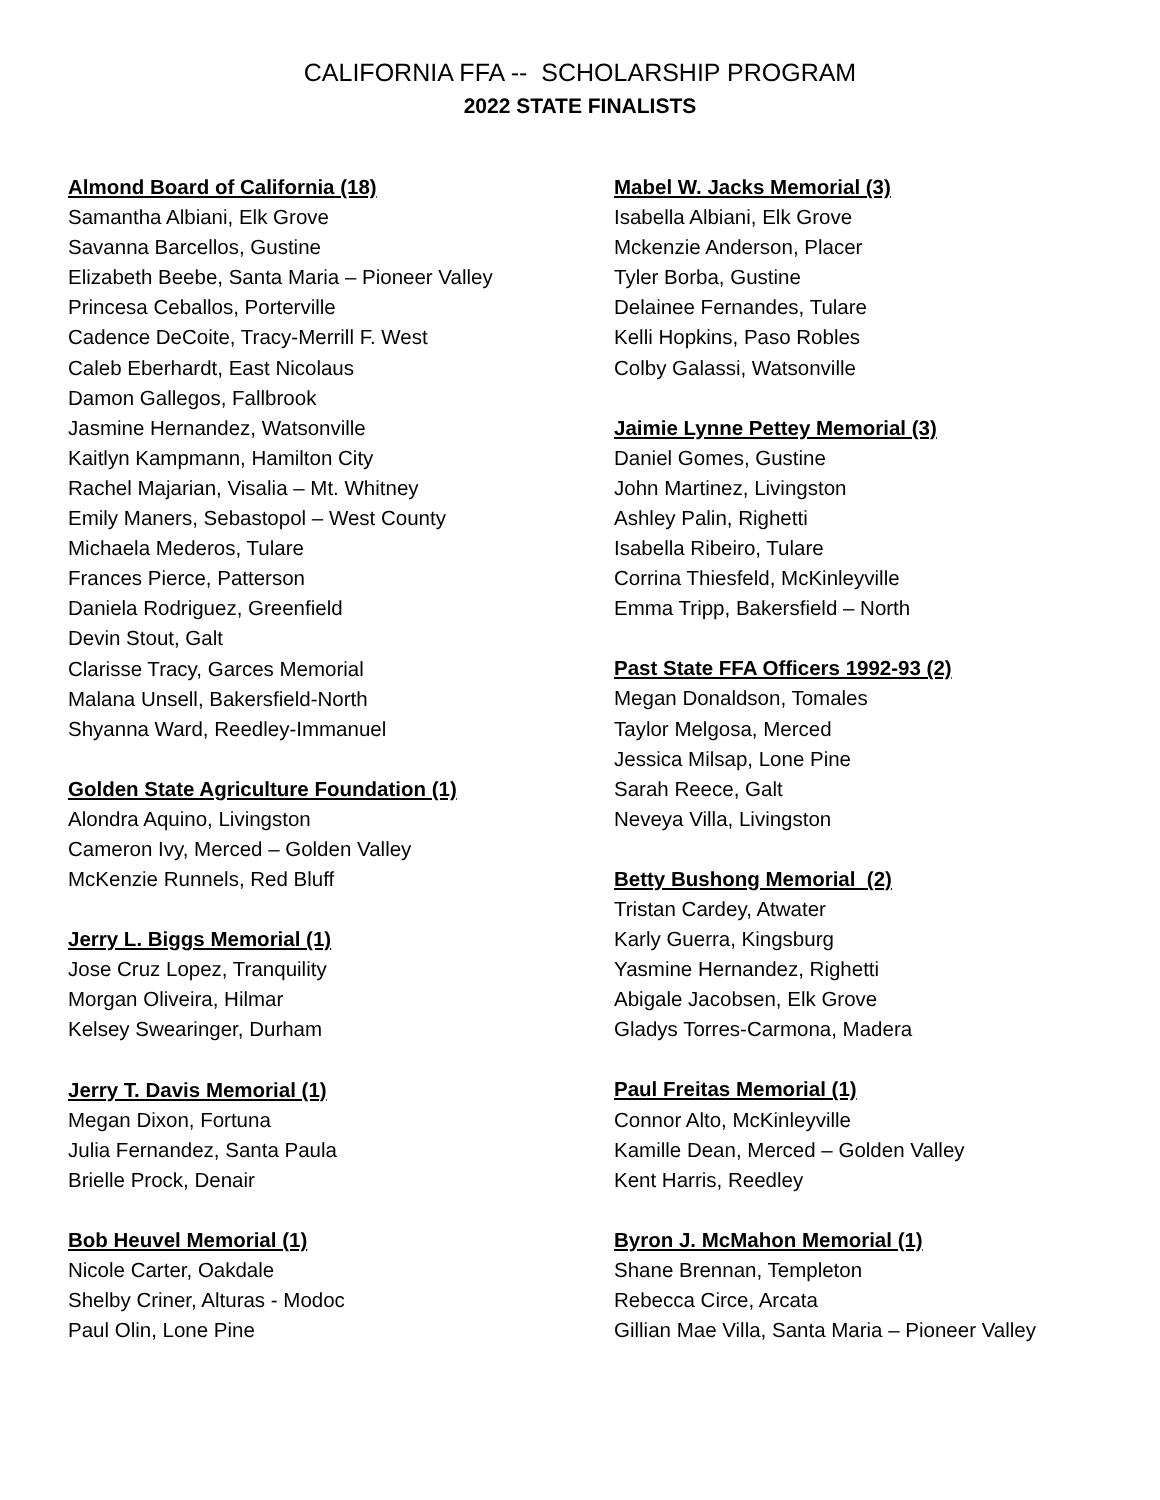CALIFORNIA FFA -- SCHOLARSHIP PROGRAM
2022 STATE FINALISTS
Almond Board of California (18)
Samantha Albiani, Elk Grove
Savanna Barcellos, Gustine
Elizabeth Beebe, Santa Maria – Pioneer Valley
Princesa Ceballos, Porterville
Cadence DeCoite, Tracy-Merrill F. West
Caleb Eberhardt, East Nicolaus
Damon Gallegos, Fallbrook
Jasmine Hernandez, Watsonville
Kaitlyn Kampmann, Hamilton City
Rachel Majarian, Visalia – Mt. Whitney
Emily Maners, Sebastopol – West County
Michaela Mederos, Tulare
Frances Pierce, Patterson
Daniela Rodriguez, Greenfield
Devin Stout, Galt
Clarisse Tracy, Garces Memorial
Malana Unsell, Bakersfield-North
Shyanna Ward, Reedley-Immanuel
Golden State Agriculture Foundation (1)
Alondra Aquino, Livingston
Cameron Ivy, Merced – Golden Valley
McKenzie Runnels, Red Bluff
Jerry L. Biggs Memorial (1)
Jose Cruz Lopez, Tranquility
Morgan Oliveira, Hilmar
Kelsey Swearinger, Durham
Jerry T. Davis Memorial (1)
Megan Dixon, Fortuna
Julia Fernandez, Santa Paula
Brielle Prock, Denair
Bob Heuvel Memorial (1)
Nicole Carter, Oakdale
Shelby Criner, Alturas - Modoc
Paul Olin, Lone Pine
Mabel W. Jacks Memorial (3)
Isabella Albiani, Elk Grove
Mckenzie Anderson, Placer
Tyler Borba, Gustine
Delainee Fernandes, Tulare
Kelli Hopkins, Paso Robles
Colby Galassi, Watsonville
Jaimie Lynne Pettey Memorial (3)
Daniel Gomes, Gustine
John Martinez, Livingston
Ashley Palin, Righetti
Isabella Ribeiro, Tulare
Corrina Thiesfeld, McKinleyville
Emma Tripp, Bakersfield – North
Past State FFA Officers 1992-93 (2)
Megan Donaldson, Tomales
Taylor Melgosa, Merced
Jessica Milsap, Lone Pine
Sarah Reece, Galt
Neveya Villa, Livingston
Betty Bushong Memorial (2)
Tristan Cardey, Atwater
Karly Guerra, Kingsburg
Yasmine Hernandez, Righetti
Abigale Jacobsen, Elk Grove
Gladys Torres-Carmona, Madera
Paul Freitas Memorial (1)
Connor Alto, McKinleyville
Kamille Dean, Merced – Golden Valley
Kent Harris, Reedley
Byron J. McMahon Memorial (1)
Shane Brennan, Templeton
Rebecca Circe, Arcata
Gillian Mae Villa, Santa Maria – Pioneer Valley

▸ Task instructions
Answer with an exact copy of the lines from the one containing "Megan Donaldson, Tomales" through the end of the entries above, leaving out everything before.

▸ Written solution
Megan Donaldson, Tomales
Taylor Melgosa, Merced
Jessica Milsap, Lone Pine
Sarah Reece, Galt
Neveya Villa, Livingston
Betty Bushong Memorial (2)
Tristan Cardey, Atwater
Karly Guerra, Kingsburg
Yasmine Hernandez, Righetti
Abigale Jacobsen, Elk Grove
Gladys Torres-Carmona, Madera
Paul Freitas Memorial (1)
Connor Alto, McKinleyville
Kamille Dean, Merced – Golden Valley
Kent Harris, Reedley
Byron J. McMahon Memorial (1)
Shane Brennan, Templeton
Rebecca Circe, Arcata
Gillian Mae Villa, Santa Maria – Pioneer Valley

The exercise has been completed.